The Cardinals tacked on three insurance runs when they took their turn at bat in the bottom of the eighth.  It all started with two out and nobody on base.  Polanco singled, then Drew doubled, putting runners on second and third for Albert Pujols.  With first base open, Padres reliever David Lundquist chose to pitch to the rookie, as Jim Edmonds - who had already driven in four runs tonight - was lurking on deck.

Up to this point, Pujols had not driven in a run - but he got three RBI with one swing of the bat.  His three-run home run cleared the bases once again - and gave the Cardinals a comfortable 16-11 lead, heading into the ninth-inning.

Reliever Dave Veres - in a non-save situation - yielded a two-run home run to Cesar Crespo and a solo blast by Ryan Klesko - to make it a save situation, if TLR went to the bullpen again.  But he let Veres finish his work, which also included a pair of strikeouts.

It was finally over.  Stechschulte - in relief of Bud Smith - picked up the win by managing to record five outs - three of them coming on strikeouts.  He also surrendered a home run with an inherited runner on base - so that run was charged to Smith, whose final pitching line read:  3.1 IP - 5 H - 7 R - 5 ER - 4 BB - 4 SO - 1 HR.

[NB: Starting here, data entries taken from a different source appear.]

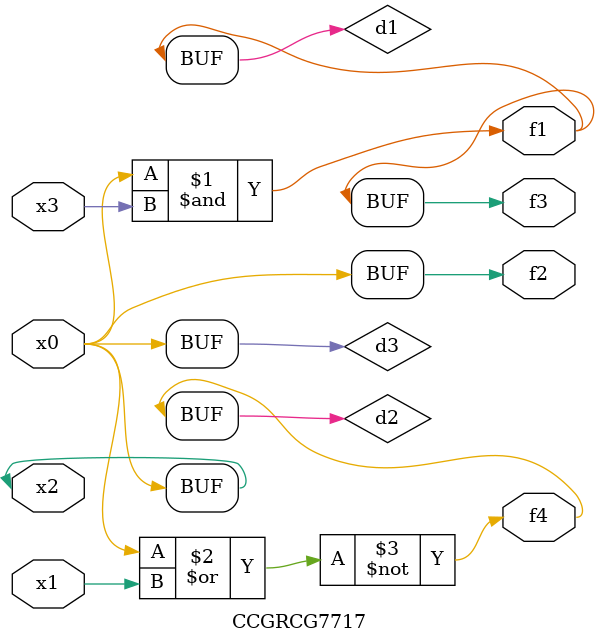
<source format=v>
module CCGRCG7717(
	input x0, x1, x2, x3,
	output f1, f2, f3, f4
);

	wire d1, d2, d3;

	and (d1, x2, x3);
	nor (d2, x0, x1);
	buf (d3, x0, x2);
	assign f1 = d1;
	assign f2 = d3;
	assign f3 = d1;
	assign f4 = d2;
endmodule

</source>
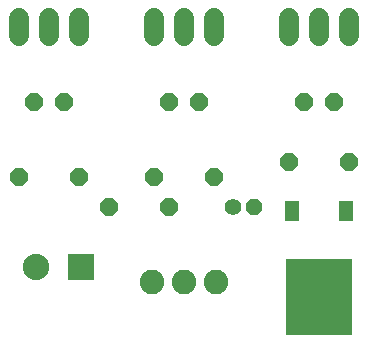
<source format=gts>
G75*
G70*
%OFA0B0*%
%FSLAX24Y24*%
%IPPOS*%
%LPD*%
%AMOC8*
5,1,8,0,0,1.08239X$1,22.5*
%
%ADD10C,0.0680*%
%ADD11R,0.0880X0.0880*%
%ADD12C,0.0880*%
%ADD13OC8,0.0600*%
%ADD14OC8,0.0560*%
%ADD15C,0.0560*%
%ADD16C,0.0820*%
%ADD17R,0.2206X0.2521*%
%ADD18R,0.0474X0.0710*%
D10*
X001313Y010309D02*
X001313Y010909D01*
X002313Y010909D02*
X002313Y010309D01*
X003313Y010309D02*
X003313Y010909D01*
X005813Y010909D02*
X005813Y010309D01*
X006813Y010309D02*
X006813Y010909D01*
X007813Y010909D02*
X007813Y010309D01*
X010313Y010309D02*
X010313Y010909D01*
X011313Y010909D02*
X011313Y010309D01*
X012313Y010309D02*
X012313Y010909D01*
D11*
X003383Y002609D03*
D12*
X001865Y002609D03*
D13*
X004313Y004609D03*
X003313Y005609D03*
X001313Y005609D03*
X001813Y008109D03*
X002813Y008109D03*
X005813Y005609D03*
X006313Y004609D03*
X007813Y005609D03*
X010313Y006109D03*
X012313Y006109D03*
X011813Y008109D03*
X010813Y008109D03*
X007313Y008109D03*
X006313Y008109D03*
D14*
X009163Y004609D03*
D15*
X008463Y004609D03*
D16*
X007883Y002109D03*
X006813Y002109D03*
X005743Y002109D03*
D17*
X011313Y001624D03*
D18*
X010415Y004498D03*
X012211Y004498D03*
M02*

</source>
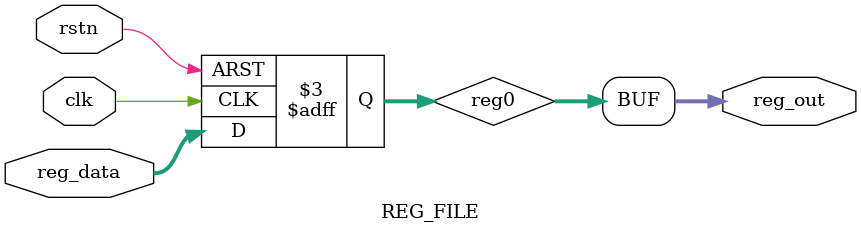
<source format=v>
module REG_FILE(
    input clk,
    input rstn,
    input [31:0] reg_data,
    output [31:0]reg_out
  );
  reg [31:0] reg0;
  assign reg_out=reg0;
  always@(posedge clk or negedge rstn)
  begin
    if(~rstn)
    begin
      reg0<=32'd0;
    end
    else
    begin
      reg0<=reg_data;
    end
  end

endmodule

</source>
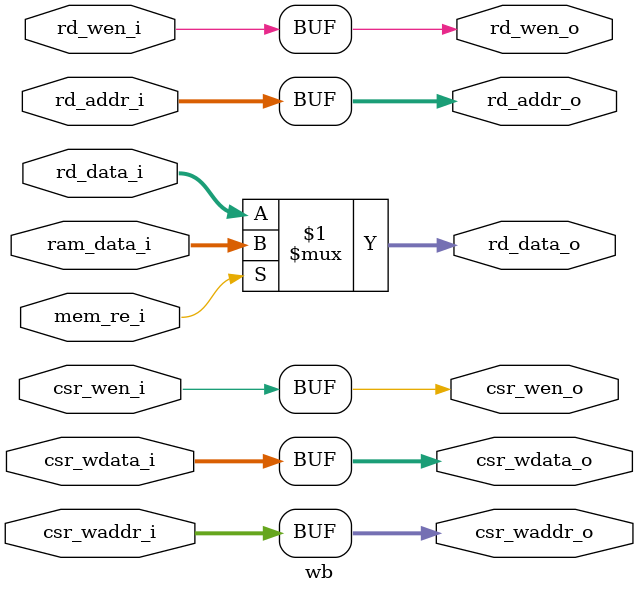
<source format=sv>
module wb (
    // from mem_wb
    input  wire [ 4:0] rd_addr_i,
    input  wire [31:0] rd_data_i,
    input  wire        rd_wen_i,
    input  wire        mem_re_i,
    input  wire [31:0] csr_wdata_i,
    input  wire [31:0] csr_waddr_i,
    input  wire        csr_wen_i,
    // from mem_wb
    input  wire [31:0] ram_data_i,   // RAM 返回的读取数据
    // to regs
    output wire [ 4:0] rd_addr_o,
    output wire [31:0] rd_data_o,
    output wire        rd_wen_o,
    // to csr_reg
    output wire [31:0] csr_wdata_o,
    output wire [31:0] csr_waddr_o,
    output wire        csr_wen_o
);
  assign rd_addr_o = rd_addr_i;
  assign rd_data_o = (mem_re_i) ? ram_data_i : rd_data_i;
  assign rd_wen_o = rd_wen_i;
  assign csr_wdata_o = csr_wdata_i;
  assign csr_waddr_o = csr_waddr_i;
  assign csr_wen_o = csr_wen_i;
endmodule

</source>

As Smith pondered his disappointing performance in tonight's game - when his team erased an early four-run deficit by scoring nine runs for him in the second-inning - but failed last the necessary five innings to qualify for the win - he knew he needed to make some serious adjustments.

On Monday, September 3, Bud Smith would be the starting pitcher against the same team that knocked him out of this game so early.  The venue would move to San Diego.  The game would be televised on ESPN.  The outcome would be a complete surprise to everyone.